Minutes – the written record of a meeting – are they necessary (excluding meetings where minutes are mandatory, such as government cabinet meetings) or can they be counterproductive? Either way a number of factors are worth considering:
- Why do you want minutes taken?
- Who takes them?
- Are they literal, abbreviated or censored?
- Are they contemporaneous: constructed at the same time as the meeting or produced afterwards?
- What method should be used: longhand, taped, typed?
- Who gets these minutes and why?
- Who is excluded from getting these minutes and why?
The above, although comprehensive, is not exhaustive and a practical answer to all of them is beyond the scope of this article, but I intend to discuss them in future articles. A point I believe not often considered but worth consideration is what impact taking minutes will have on the participants.
Some argue that the taking of minutes is a disincentive for shy people to contribute. Possibly this is true, but should this be a valid reason for not taking them? I don’t think so. Firstly, unless all individual behaviours of the delegates are known to the chairperson, how can the chairperson be certain that “shyness’ is indeed the issue? Is there an alternative motivator at work, such as insufficient investment in preparation by that individual prior to the meeting, by that I mean a failure to fully and properly do their ‘homework’?
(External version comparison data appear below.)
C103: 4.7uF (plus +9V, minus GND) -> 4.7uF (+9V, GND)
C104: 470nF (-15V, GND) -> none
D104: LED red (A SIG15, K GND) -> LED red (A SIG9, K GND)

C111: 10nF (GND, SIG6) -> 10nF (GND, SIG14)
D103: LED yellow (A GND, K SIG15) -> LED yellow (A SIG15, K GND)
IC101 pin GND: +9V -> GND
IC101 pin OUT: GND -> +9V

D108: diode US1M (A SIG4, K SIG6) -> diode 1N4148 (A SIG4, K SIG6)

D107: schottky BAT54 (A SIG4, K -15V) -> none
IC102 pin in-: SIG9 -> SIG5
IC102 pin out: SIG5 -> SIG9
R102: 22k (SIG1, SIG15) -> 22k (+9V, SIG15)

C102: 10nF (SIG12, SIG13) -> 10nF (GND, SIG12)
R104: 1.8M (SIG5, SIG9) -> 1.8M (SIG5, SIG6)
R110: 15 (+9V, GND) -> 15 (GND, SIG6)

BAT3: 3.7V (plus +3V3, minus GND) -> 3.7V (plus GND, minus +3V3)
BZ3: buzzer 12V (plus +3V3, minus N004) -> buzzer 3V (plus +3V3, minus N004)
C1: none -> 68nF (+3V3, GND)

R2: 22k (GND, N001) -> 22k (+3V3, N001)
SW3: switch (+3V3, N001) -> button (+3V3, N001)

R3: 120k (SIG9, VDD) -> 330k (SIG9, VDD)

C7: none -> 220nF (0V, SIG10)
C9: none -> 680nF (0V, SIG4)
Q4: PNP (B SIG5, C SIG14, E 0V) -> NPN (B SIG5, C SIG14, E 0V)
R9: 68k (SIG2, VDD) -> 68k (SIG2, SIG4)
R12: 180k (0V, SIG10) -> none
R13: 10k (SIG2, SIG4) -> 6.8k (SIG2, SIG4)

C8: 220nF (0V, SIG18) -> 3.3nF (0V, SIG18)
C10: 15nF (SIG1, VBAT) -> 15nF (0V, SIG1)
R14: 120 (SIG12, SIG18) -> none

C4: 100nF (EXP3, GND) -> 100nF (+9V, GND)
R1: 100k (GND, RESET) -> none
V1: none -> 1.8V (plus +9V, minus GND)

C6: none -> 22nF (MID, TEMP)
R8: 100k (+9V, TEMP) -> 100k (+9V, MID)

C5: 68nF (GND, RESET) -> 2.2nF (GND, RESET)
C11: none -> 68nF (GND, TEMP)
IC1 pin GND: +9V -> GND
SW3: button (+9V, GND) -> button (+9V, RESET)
Maybe they have no real interest in being at the meeting and are merely there because they were told to go? Alternatively, and most frequently in my own experience as a participant and observer in innumerable SME meetings thoughout the UK, the reluctant delegate does indeed have a valid contribution, but they lack true confidence in their idea?
In this instance, clearly the taking of minutes is an impediment and arguably the meeting (presumably for decision-making) has been called under false albeit benign pretences. It’s a brainstorming meeting that’s needed.
My view is that to get the best out of a brainstorming meeting, minute-taking is counterproductive. Anyone demonstrating nervousness about minute taking is unlikely to make any worthwhile contribution to such a meeting. As a corollary to this, it’s incumbent on the person calling a decision-making meeting to make it clear that minutes will be taken.